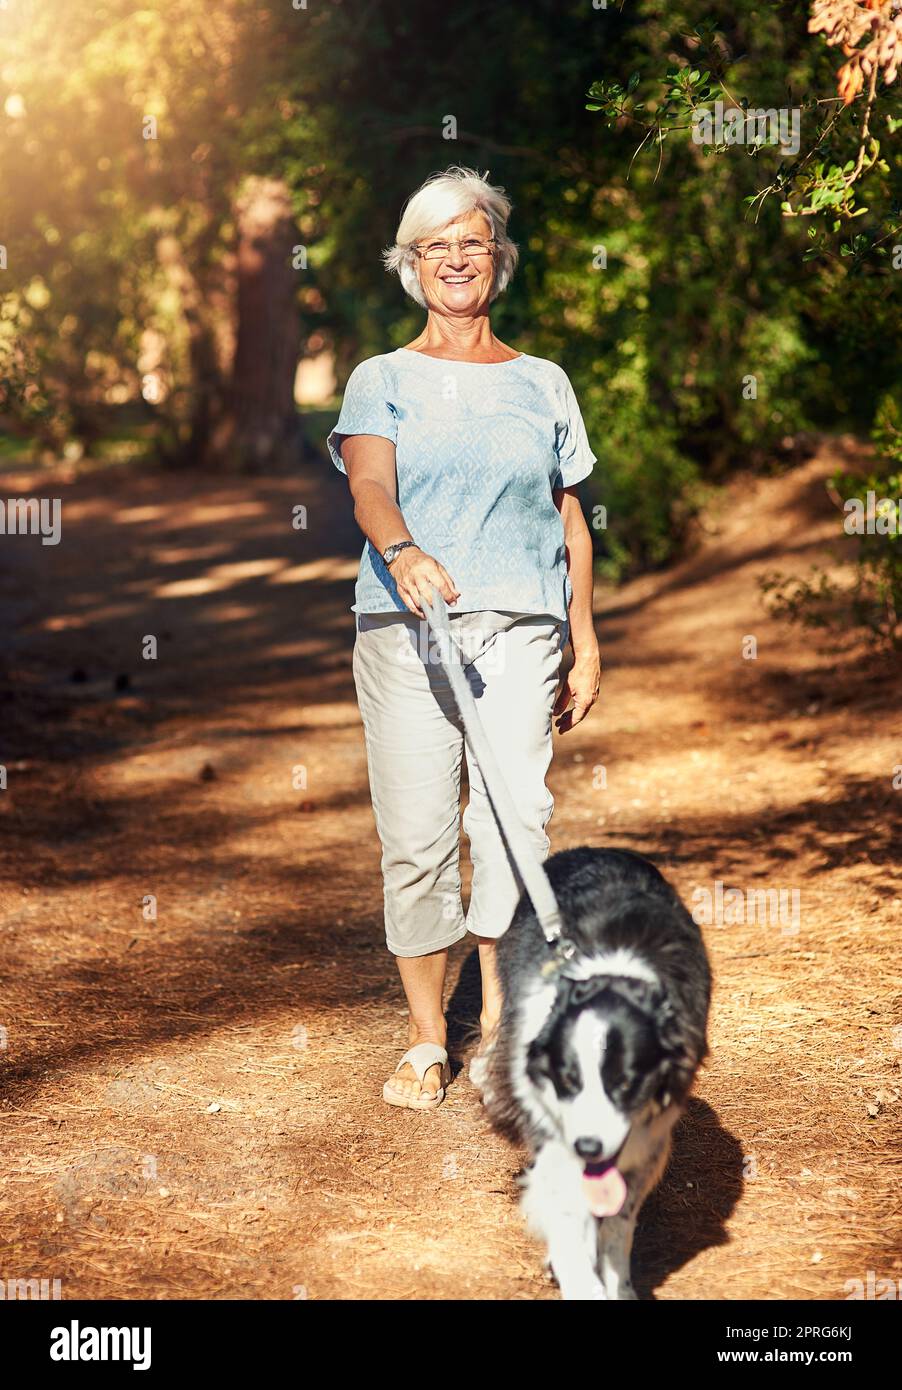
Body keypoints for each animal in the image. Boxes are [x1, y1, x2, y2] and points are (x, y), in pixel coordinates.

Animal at [480, 845, 706, 1301]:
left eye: (627, 1083)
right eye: (567, 1080)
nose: (588, 1146)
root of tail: (590, 849)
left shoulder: (649, 1142)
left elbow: (618, 1223)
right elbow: (569, 1218)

## [Work required]
Except for the pictures, set down all of the records exactly as they are.

## [Task answer]
Body keypoints for each animal in the image. Boxes are [x1, y1, x2, y2] and points are (x, y), in pixel coordinates.

Animal at [480, 845, 706, 1301]:
left eye: (627, 1083)
right eye: (567, 1080)
nose: (588, 1146)
root of tail: (590, 849)
left shoulder: (649, 1142)
left elbow: (618, 1223)
right elbow: (569, 1218)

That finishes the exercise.